- The first step is to understand the business problem and to translate it into a statistical/machine learning problem.
For this week’s practitioner’s series, Analytics India Magazine got in touch with Karthik Kumar, Director of Data Science for Auto Practice at Epsilon. He leads the data science capabilities charter where they develop advanced analytic solutions, products, strategies focused on the acquisition, engagement, and retention of the customers for the top Automotive OEMs.
AIM: Tell us a bit about your educational background
Karthik: I received my Master’s in Management Information Systems from University at Buffalo, SUNY. Before that, my undergraduate degree was in Science. My passion for data science helped me learn from top universities such as MIT, Stanford, and Indian Statistical Institute. These valuable educational experiences, courses, and an urge for continuous learning and curiosity helped me build my career in data science.
AIM: How did your data science journey begin?
Karthik: Data science has always fascinated me right from my academic years. What has always intrigued me is how data can be converted into valuable insights with a magic sauce algorithm. At an early stage in my career with a leading consulting and tech firm, I started to apply these learnings on real use cases.

○ ○ ○ ○

◆ ABOUT THIS TASK
Condense the interview paragraph that begins "For this week’s practitioner’s series" into a short bulleted list that keeps its main facts.

◆ SOURCE MATERIAL
○ ○ ○ ○

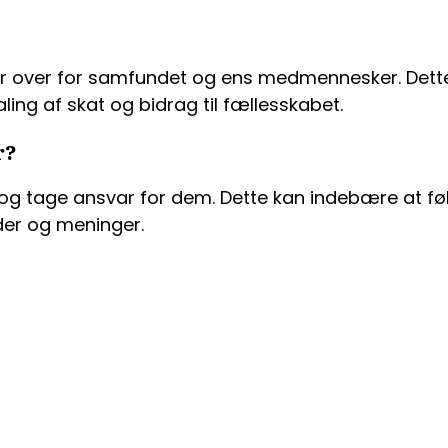
har over for samfundet og ens medmennesker. Dette
ing af skat og bidrag til fællesskabet.
r?
 og tage ansvar for dem. Dette kan indebære at føl
der og meninger.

○ ○ ○ ○

◆ ANSWER
- Analytics India Magazine contacted Karthik Kumar for its weekly practitioner’s series.
- He is Director of Data Science for Auto Practice at Epsilon.
- He leads the data science capabilities charter.
- The team develops advanced analytic solutions, products, and strategies for top Automotive OEMs.
- This work focuses on customer acquisition, engagement, and retention.